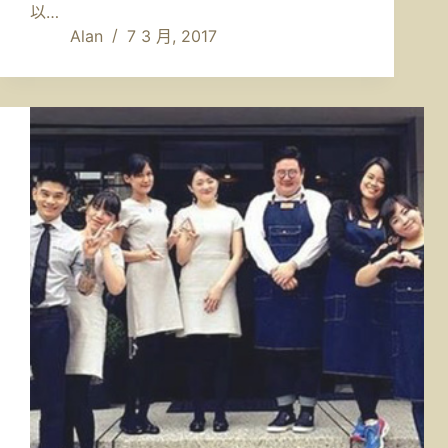
以…
Alan
7 3 月, 2017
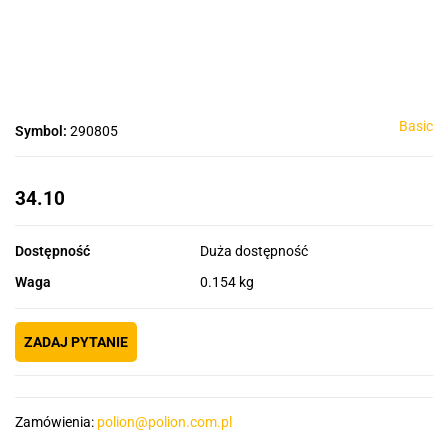
Basic
Symbol:
290805
34.10
Dostępność
Duża dostępność
Waga
0.154 kg
ZADAJ PYTANIE
Zamówienia:
polion@polion.com.pl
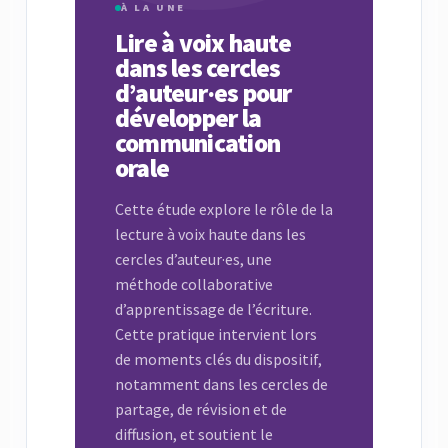
À LA UNE
Lire à voix haute
dans les cercles
d’auteur·es pour
développer la
communication
orale
Cette étude explore le rôle de la
lecture à voix haute dans les
cercles d’auteur·es, une
méthode collaborative
d’apprentissage de l’écriture.
Cette pratique intervient lors
de moments clés du dispositif,
notamment dans les cercles de
partage, de révision et de
diffusion, et soutient le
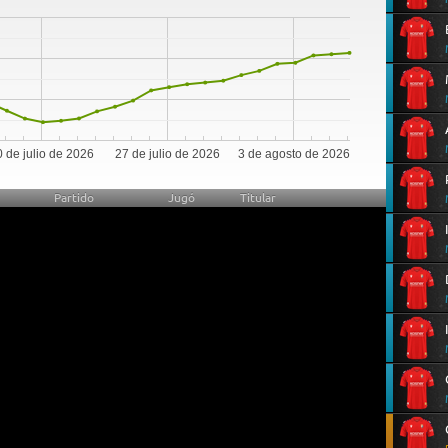
0
 de julio de 2026
27 de julio de 2026
3 de agosto de 2026
Partido
Jugó
Titular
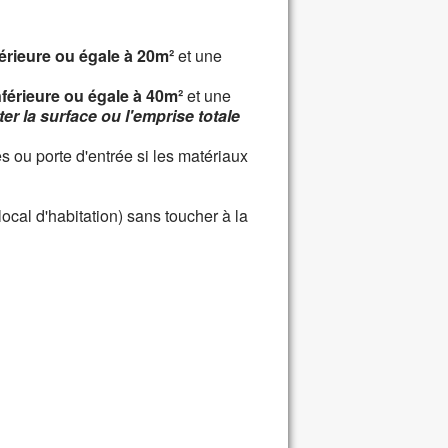
érieure ou égale à 20m²
et une
nférieure ou égale à 40m²
et une
ter la surface ou l'emprise totale
s ou porte d'entrée si les matériaux
cal d'habitation) sans toucher à la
···
• [Task to carry out]: Count the lines in the listing where the string "égale" appears. Answer with the number only.

• [Your solution]: 2